GCN Circular 37930
Subject
EP241021a: Gemini-South detection of optical rebrightening
Date
2024-10-28T15:35:47Z (a month ago)
From
Daniele B. Malesani at IMAPP / Radboud University <d.malesani@astro.ru.nl>
Via
Web form
J. A. Quirola-Vasquez (Radboud Univ.), D. B. Malesani (DAWN/NBI & Radboud Univ.), A. J. Levan (Radboud), F. E. Bauer (PUC), P. G. Jonker (Radboud Univ.), report on behalf of a larger collaboration:
We observed the optical counterpart of EP241021a (Fu et al., GCN 37840; Gompertz et al., GCN 37835; Lipunov et al., GCN 37839; Fu et al., GCN 37842; Yang et al., GCN 37843; Li et al., GCN 37844; Li et al., GCN 37846; Zheng et al., GCN 37849; Moskvitin et al., GCN 37850; Pugliese et al., GCN 37852; Pérez-Fournon et al., GCN 37858; Bochenek et al., GCN 37869; Kumar et al., GCN 37875; Jin et al., GCN 37892), using the Gemini-South (GS) telescope equipped with the GMOS instrument.

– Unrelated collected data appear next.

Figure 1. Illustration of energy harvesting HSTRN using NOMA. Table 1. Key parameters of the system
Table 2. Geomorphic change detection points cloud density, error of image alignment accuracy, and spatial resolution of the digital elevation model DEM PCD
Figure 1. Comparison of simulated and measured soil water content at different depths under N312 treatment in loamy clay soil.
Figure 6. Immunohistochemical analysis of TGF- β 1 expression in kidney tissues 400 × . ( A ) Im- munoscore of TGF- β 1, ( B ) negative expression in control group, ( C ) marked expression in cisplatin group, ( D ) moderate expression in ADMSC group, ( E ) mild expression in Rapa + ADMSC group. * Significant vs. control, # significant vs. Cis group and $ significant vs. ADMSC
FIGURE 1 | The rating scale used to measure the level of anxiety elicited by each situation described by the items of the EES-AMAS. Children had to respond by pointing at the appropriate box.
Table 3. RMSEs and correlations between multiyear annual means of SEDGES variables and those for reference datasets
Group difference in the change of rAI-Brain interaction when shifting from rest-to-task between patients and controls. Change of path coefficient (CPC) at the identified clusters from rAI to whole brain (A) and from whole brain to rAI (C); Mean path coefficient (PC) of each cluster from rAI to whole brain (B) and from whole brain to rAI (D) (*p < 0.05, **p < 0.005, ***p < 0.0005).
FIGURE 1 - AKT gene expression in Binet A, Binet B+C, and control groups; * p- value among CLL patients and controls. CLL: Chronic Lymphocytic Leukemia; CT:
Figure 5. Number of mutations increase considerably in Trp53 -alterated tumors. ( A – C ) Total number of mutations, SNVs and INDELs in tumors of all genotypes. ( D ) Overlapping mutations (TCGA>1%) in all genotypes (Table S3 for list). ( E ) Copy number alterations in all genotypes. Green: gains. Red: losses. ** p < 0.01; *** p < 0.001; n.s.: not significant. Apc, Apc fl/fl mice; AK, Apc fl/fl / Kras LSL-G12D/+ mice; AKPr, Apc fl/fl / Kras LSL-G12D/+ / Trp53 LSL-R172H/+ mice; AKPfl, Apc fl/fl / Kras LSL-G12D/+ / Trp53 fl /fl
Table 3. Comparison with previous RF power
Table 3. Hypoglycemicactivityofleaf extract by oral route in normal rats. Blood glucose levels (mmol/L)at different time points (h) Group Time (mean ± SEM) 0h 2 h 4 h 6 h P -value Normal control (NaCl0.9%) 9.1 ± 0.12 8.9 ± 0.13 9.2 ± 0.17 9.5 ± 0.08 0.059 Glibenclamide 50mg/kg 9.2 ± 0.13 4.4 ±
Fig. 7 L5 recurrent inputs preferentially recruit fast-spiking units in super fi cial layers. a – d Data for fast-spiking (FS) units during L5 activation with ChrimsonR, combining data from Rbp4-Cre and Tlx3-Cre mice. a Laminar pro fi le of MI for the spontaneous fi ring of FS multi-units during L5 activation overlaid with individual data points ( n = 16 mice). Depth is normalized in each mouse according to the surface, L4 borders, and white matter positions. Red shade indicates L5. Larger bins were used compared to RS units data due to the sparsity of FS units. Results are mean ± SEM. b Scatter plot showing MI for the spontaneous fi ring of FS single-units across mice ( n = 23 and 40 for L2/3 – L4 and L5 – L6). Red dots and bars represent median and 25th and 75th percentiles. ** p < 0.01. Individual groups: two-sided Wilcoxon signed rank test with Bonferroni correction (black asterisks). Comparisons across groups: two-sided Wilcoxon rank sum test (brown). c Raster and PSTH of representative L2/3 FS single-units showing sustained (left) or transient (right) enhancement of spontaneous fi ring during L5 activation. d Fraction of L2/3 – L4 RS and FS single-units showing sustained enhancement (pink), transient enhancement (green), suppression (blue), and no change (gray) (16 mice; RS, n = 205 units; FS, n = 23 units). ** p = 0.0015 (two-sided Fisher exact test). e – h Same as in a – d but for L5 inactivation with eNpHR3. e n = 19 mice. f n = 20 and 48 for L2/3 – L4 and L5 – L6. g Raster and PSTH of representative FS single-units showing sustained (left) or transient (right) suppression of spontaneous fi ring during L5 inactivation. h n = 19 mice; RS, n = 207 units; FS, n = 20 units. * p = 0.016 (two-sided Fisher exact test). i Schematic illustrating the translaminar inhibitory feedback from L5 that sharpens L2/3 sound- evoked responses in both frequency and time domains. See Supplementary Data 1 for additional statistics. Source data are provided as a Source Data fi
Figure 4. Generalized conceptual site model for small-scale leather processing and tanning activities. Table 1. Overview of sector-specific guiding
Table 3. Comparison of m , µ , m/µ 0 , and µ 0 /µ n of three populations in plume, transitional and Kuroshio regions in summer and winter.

We obtained 4x180 s exposures in the r-band, starting on 2024-10-28 at 00:21:06 UT, i.e., approximately ~6.8 days after the X-ray trigger. We detect the source at an r-band magnitude of ~21.90 AB mag, calibrated against nearby Pan-STARRS objects. Compared to both reports from the literature (e.g., Bochenek & Perley, GCN 37869; Busmann et al., GCN 37878) and our own data, this shows that the source has brightened. Such a brightening is reminiscent of that shown by EP240414a (Shubham et al. 2024, arXiv:2409.19070; van Dalen et al. 2024, arXiv:2409.19056), though occurring at a slightly later epoch.
We thank the staff of the Gemini-South for excellent support.